Serving Addison County since 1965, H.O.P.E (Helping Overcome Poverty’s Effects) is a local non-profit organization located right here in Middlebury, Vermont. It runs one of the largest food shelves and retail stores in the county, where all of its donations aid the organization’s poverty relief work. And this year, even with coronavirus hovering over us, H.O.P.E did not let that stop their work in fulfilling their mission. Instead, they modified their procedures to ensure safety and continued onwards with their efforts.
Like many other aspects of our lives and the world, the annual HOPE Holiday Shop saw changes and challenges due to the pandemic. Regardless of the limitations set, the program achieved its core purpose in helping families who could not otherwise afford to purchase new gifts provide something a little special for children this holiday season.
Usually in past years, the Center for Community Engagement coordinated with HOPE to provide campus support by organizing gift drives and raising donations. This year, unfortunately, that was unfeasible and the event looked a little different. Pre COVID-19, the program allowed families to enter its Holiday Shop at 282 Boardman St. and to browse gifts on-the-spot. Conversely, this holiday season HOPE took the operation virtually online by offering donors two ways to contribute: one by letting donors select their choice of gift by virtually shopping online for HOPE to purchase on their behalf and the other option by directly making earmarked donations.
Although HOPE was able to amass gifts from these donations and bring in festive spirits like previous years, Kate Selby, coordinator of the HOPE Holiday Shop, commented on the challenge of how without the ability to run toy drives, these virtual donations might not have been as satisfying as donating actual items. Selby further shared how hard it was for HOPE to not see families come into the shop, roam around, and make their own gift selections. Even when faced with this challenge, Selby noted the highlight of her work as “a wonderful feeling to bring a bright spot to our families in need.”
The Center for Community Engagement’s AmeriCorps members, Tenzin Dorjee and Jilly dos Santos, who volunteered at the HOPE Holiday Shop this past December both reflected on their contribution during a time when human connection has tremendously changed. Tenzin Dorjee, the campus coordinator for the HOPE Holiday Shop, shared how human care and holiday love was still present in the air in spite of the no in-person typical Holiday Shop. “From packing a couple of the gifts to handing it to families through the window and saying ‘Happy Holidays, enjoy!’ it was touching” Tenzin says.

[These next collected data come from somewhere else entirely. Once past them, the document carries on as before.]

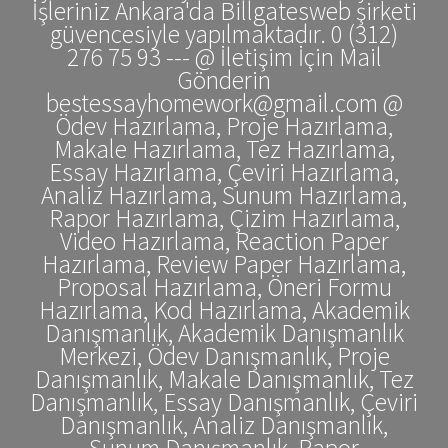
İşleriniz Ankara'da Billgatesweb şirketi
güvencesiyle yapılmaktadır. 0 (312)
276 75 93 --- @ İletişim İçin Mail
Gönderin
bestessayhomework@gmail.com @
Ödev Hazırlama, Proje Hazırlama,
Makale Hazırlama, Tez Hazırlama,
Essay Hazırlama, Çeviri Hazırlama,
Analiz Hazırlama, Sunum Hazırlama,
Rapor Hazırlama, Çizim Hazırlama,
Video Hazırlama, Reaction Paper
Hazırlama, Review Paper Hazırlama,
Proposal Hazırlama, Öneri Formu
Hazırlama, Kod Hazırlama, Akademik
Danışmanlık, Akademik Danışmanlık
Merkezi, Ödev Danışmanlık, Proje
Danışmanlık, Makale Danışmanlık, Tez
Danışmanlık, Essay Danışmanlık, Çeviri
Danışmanlık, Analiz Danışmanlık,
Sunum Danışmanlık, Rapor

Firsthand experience volunteering behind the program also showed both Tenzin and Jilly the difficulties involved. As gifts continued to be packed and distributed, the inventory slowly began seeing drops. Kate Selby mentioned inventory for the shop has always been hard. This year, particularly, gifts towards the end of its stock were bundled or substituted based not only on families ranked gift preferences but also what was left on the shelves. With the gift forms families completed, Jilly shared how she needed to make some assumptions based on the forms and got a sense of the child based on gift selections made by parents. She told this story of how “one father wrote detailed notes by each category that were both very helpful and honestly nearly made me tear up because it was so clear how much he cared about having his daughter’s present feel personal.”
With the holiday season passed us, these changes and challenges the HOPE Holiday Shop encountered this year have only strengthened the organization’s work. Although Kate believes “it will be better to get back to “normal” as soon as possible, she says, “if things need to remain remote next season, we will be ready!”